* **WORK INSTRUCTIONS**: Leaving out every picture, copy the lines of the material below exactly, from the line containing "TABLE 1 Infection" through the line containing "Table 2. Patient and image".

* **SOURCE MATERIAL**:
- - - - -
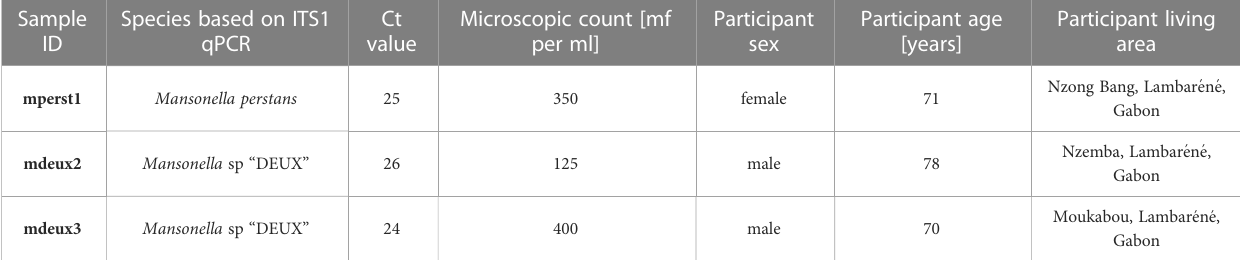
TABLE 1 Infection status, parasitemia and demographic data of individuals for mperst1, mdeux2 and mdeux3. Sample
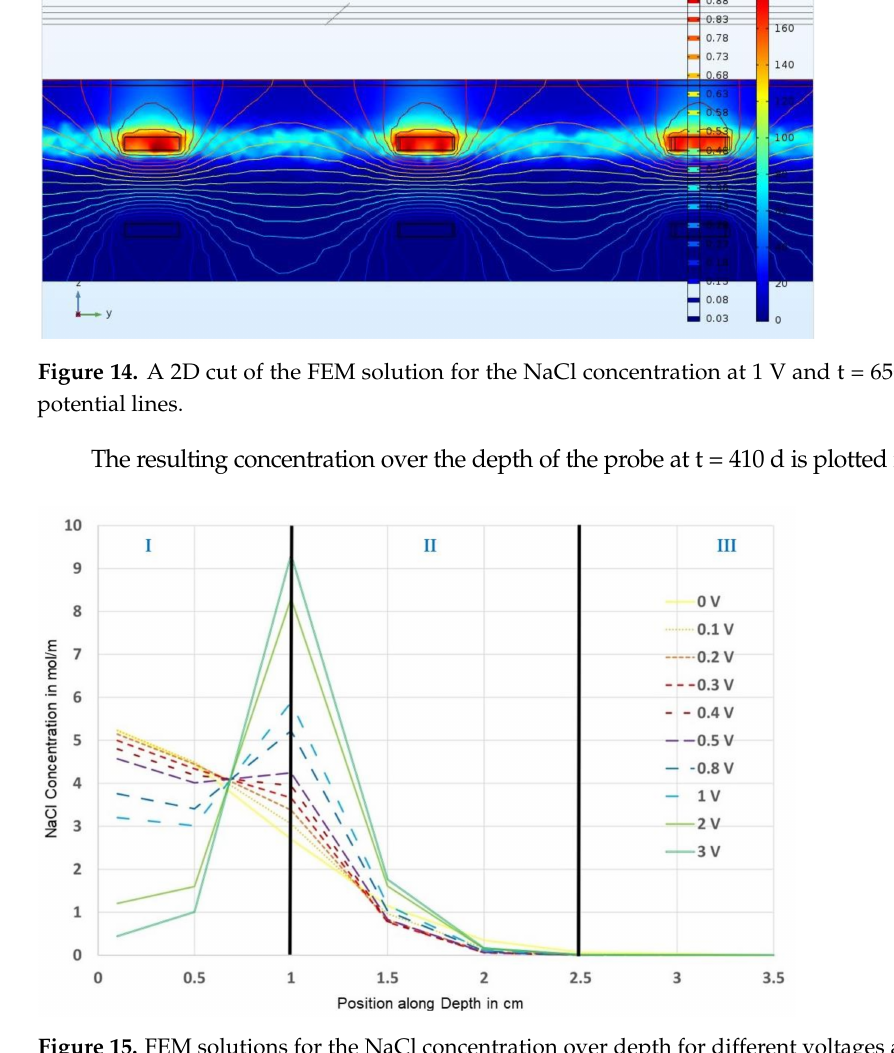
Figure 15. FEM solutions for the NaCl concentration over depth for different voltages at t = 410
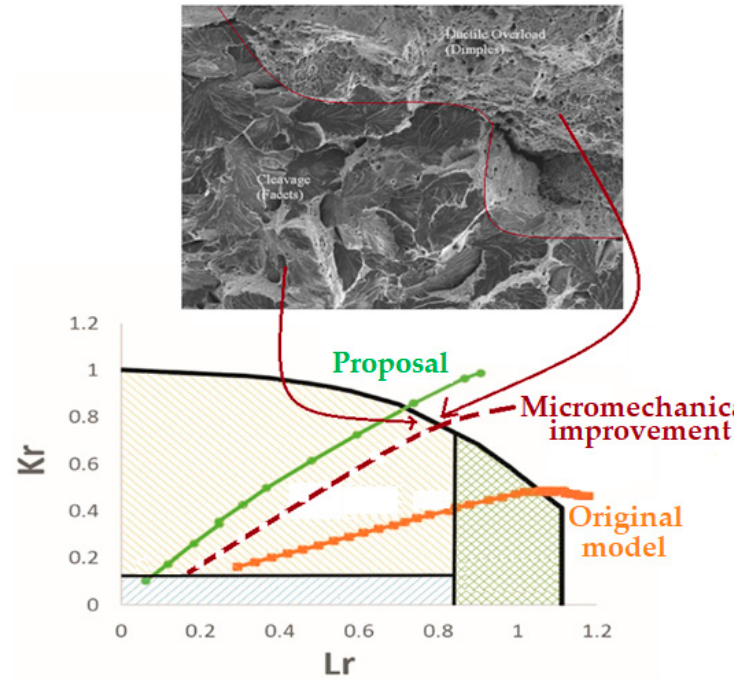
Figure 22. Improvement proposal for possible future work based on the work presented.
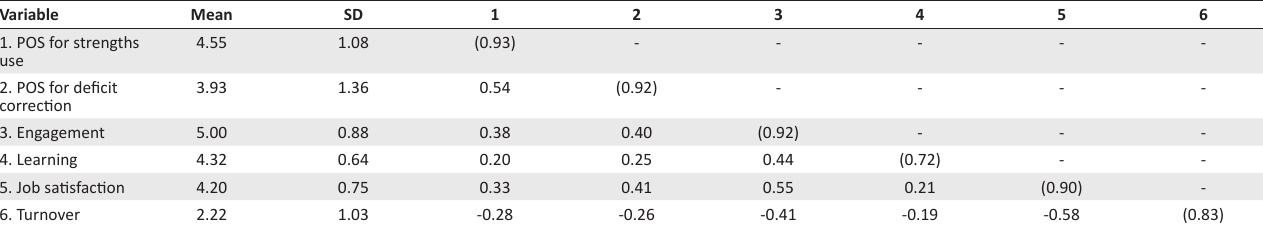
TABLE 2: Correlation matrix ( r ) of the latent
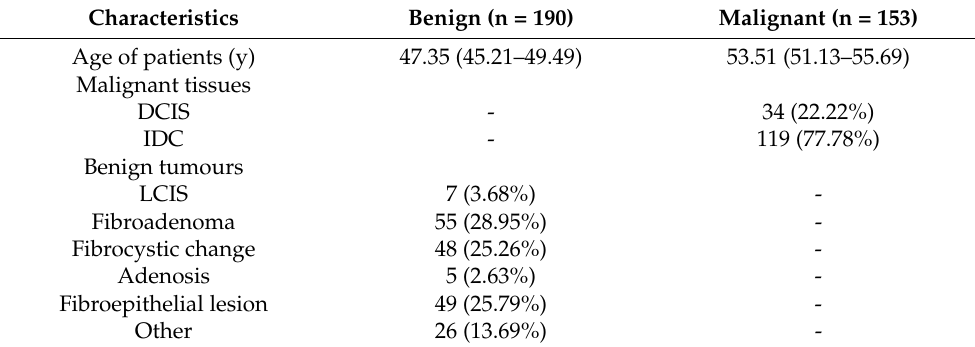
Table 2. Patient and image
- - - - -
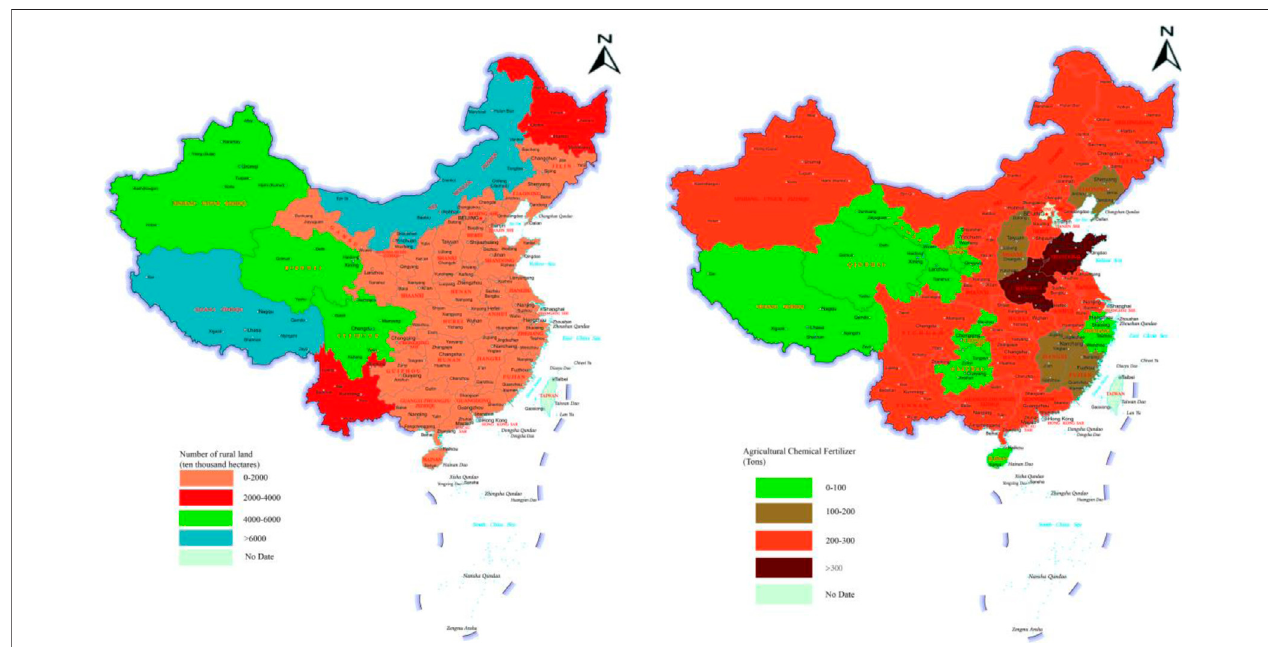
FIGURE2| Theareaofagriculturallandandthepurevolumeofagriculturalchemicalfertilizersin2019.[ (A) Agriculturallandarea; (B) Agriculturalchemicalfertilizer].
- - - - -
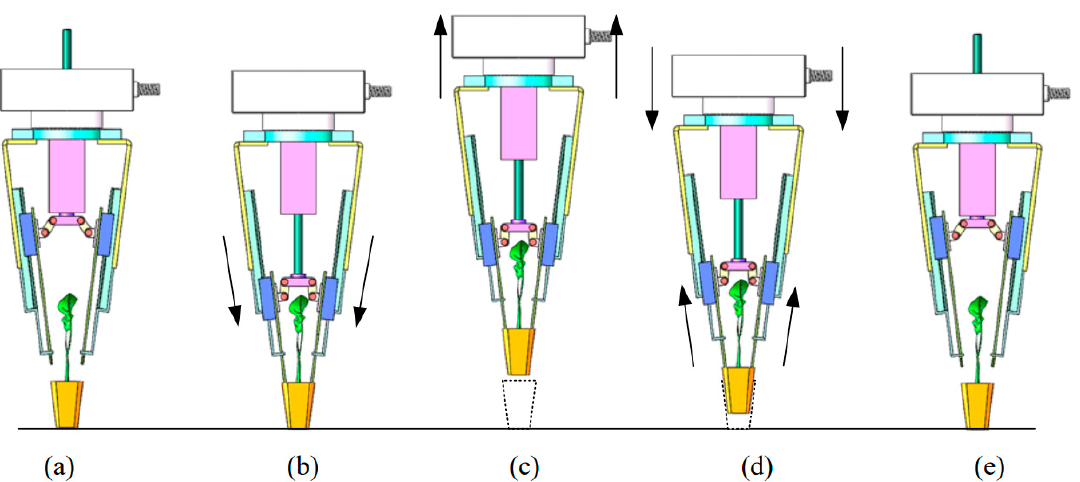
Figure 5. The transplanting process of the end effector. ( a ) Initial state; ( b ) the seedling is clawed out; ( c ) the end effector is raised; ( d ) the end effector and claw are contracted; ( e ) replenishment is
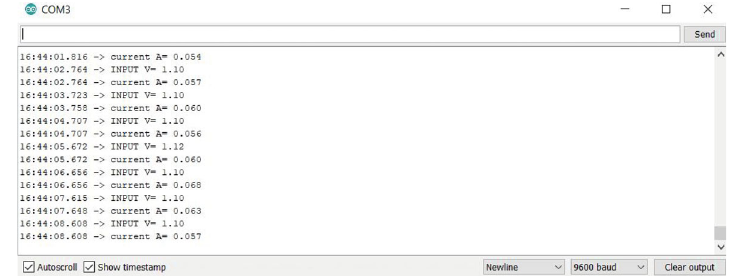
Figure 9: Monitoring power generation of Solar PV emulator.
- - - - -
* **PROBLEM SOLUTION**:
TABLE 1 Infection status, parasitemia and demographic data of individuals for mperst1, mdeux2 and mdeux3. Sample
Figure 15. FEM solutions for the NaCl concentration over depth for different voltages at t = 410
Figure 22. Improvement proposal for possible future work based on the work presented.
TABLE 2: Correlation matrix ( r ) of the latent
Table 2. Patient and image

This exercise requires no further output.